Antibiotics worked for the first year or so for me, but thereafter, were ineffective. I went 'cold turkey' in my twenties and didn't take anything but wasted loads of money on homeopathic rubbish (and thick foundation!). I was finally referred to a dermatologist in my late twenties (I can't believe, with hindsight that it took so long) and prescribed roaccutane. It worked incredibly well, though I did end up having to take it twice as my acne eventually came back (though less severely) after the first course.

I'm sad your daughter couldn't be seen earlier on the NHS, but I am sure Roaccutane will work for her. It really is very effective. I wish more people understood the devastating effects of acne. I know Roaccutane sometimes gets a bad press and has been linked to suicide in young men. But when I think how suicidal I often felt when my acne was really bad.....

One word of caution. When I took my first course of Roaccutane, my acne got worse during the first week so don't be alarmed if this happens. After a week, everything dried up and my skin began to clear. Do let us know how your daughter gets on.

annalena Thu 04-Aug-11 12:38:26

Hi Loopy,
Like the previous poster, I too suffered from severe cystic acne during my teens. Nothing worked, and I know first hand the pain your DD is going through.
I started on Roaccutane when I was 17, and it was life changing for me. It cleared my acne completely, and for the first time I felt like a normal teenager and was confident enough to be myself and not hide from people. In my mid twenties (after pregnancy) I had to go on the drug a 2nd time, but since then all is well (I'm 40).

Currently my DD14 and DD17 are both taking Roaccutane. We started them on it at the first signs of problem acne (I couldn't bare for them to suffer like I did).

In summary, don't think of Roaccutane as a bad drug. It was designed for people like your daughter. She will feel so much better about herself when she starts to see the results. Good on you for getting her this help!
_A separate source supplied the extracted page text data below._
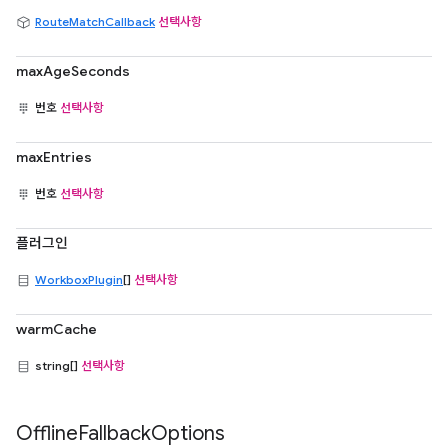
RouteMatchCallback
선택사항
maxAgeSeconds
번호
선택사항
maxEntries
번호
선택사항
플러그인
WorkboxPlugin
[]
선택사항
warmCache
string[]
선택사항
Offline
Fallback
Options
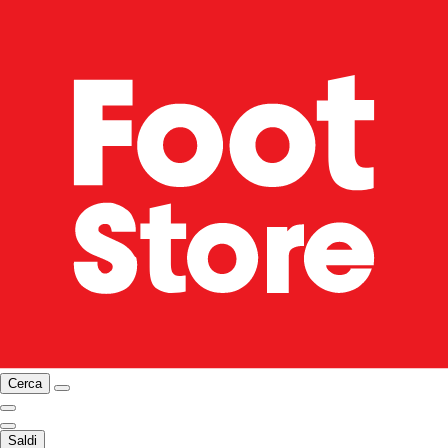
Cerca
Saldi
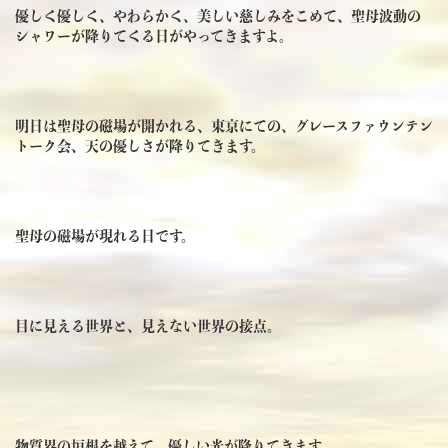
優しく優しく、やわらかく、美しい慈しみをこめて、聖母波動の
シャワーが降りてくる日がやってきますよ。
明日は聖母の磁場が開かれる、東京にての、グレースファウンテン
トーク会、天の優しさが降りてきます。
聖母の磁場が現れる日です。
目に見える世界と、見えない世界の接点。
物質界の垣根を越えて、優しい光が降りてきます。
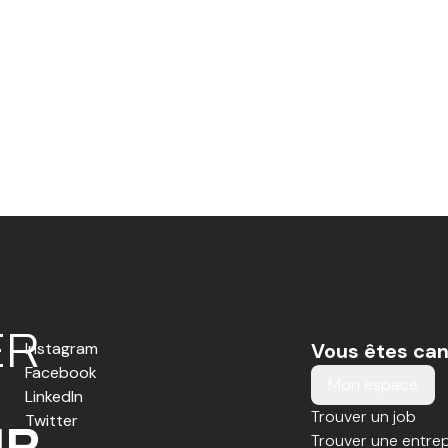
E
R
Instagram
Vous êtes can
Facebook
Mon espace
LinkedIn
Trouver un job
Twitter
IR
Trouver une entrep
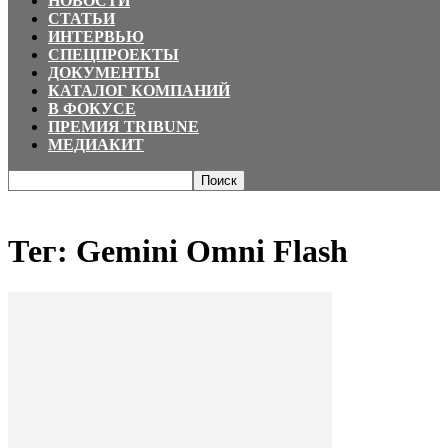
НОВОСТИ
СТАТЬИ
ИНТЕРВЬЮ
СПЕЦПРОЕКТЫ
ДОКУМЕНТЫ
КАТАЛОГ КОМПАНИЙ
В ФОКУСЕ
ПРЕМИЯ TRIBUNE
МЕДИАКИТ
Главная
Теги
Gemini Omni Flash
Тег: Gemini Omni Flash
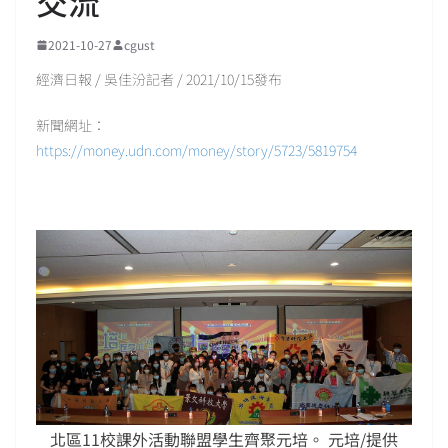
交流
2021-10-27
cgust
經濟日報 / 吳佳汾記者 / 2021/10/15發布
新聞網址：
https://money.udn.com/money/story/5723/5819754
北區11校課外活動聯盟學生齊聚元培。 元培/提供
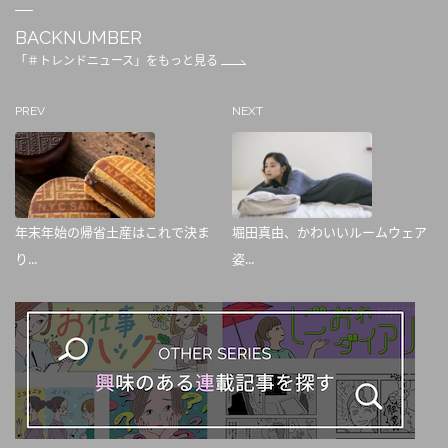
BACKNUMBER
「＃トレンドニュース」をもっと見る
PREV
NEXT
年末年始の帰省土産はこれで決ま
堀田真由、かわいいルームウェア
り...
姿...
Wishing your DD all the best!

BilboBloggins Thu 04-Aug-11 12:46:16

I can only add my support of roaccutane if there is any way you can get her on to it.
I suffered from acne my whole young adult life - only tried roaccutane at 33 years old! It worked in 4 months and I only now get an occasional pimple. Nothing to speak of really.

I took Dianette as an older teen and it did work, but I was taken off it at 30 because I had been on it too long and it does carry risks of thrombosis in older women.

I feel so sorry for your daughter, and wish her all the best with getting a treatment that works.

Oh, if she does go on to roaccutane, I found Elizabeth Arden 8 hour cream fabulous for the dry lips and inside my ears.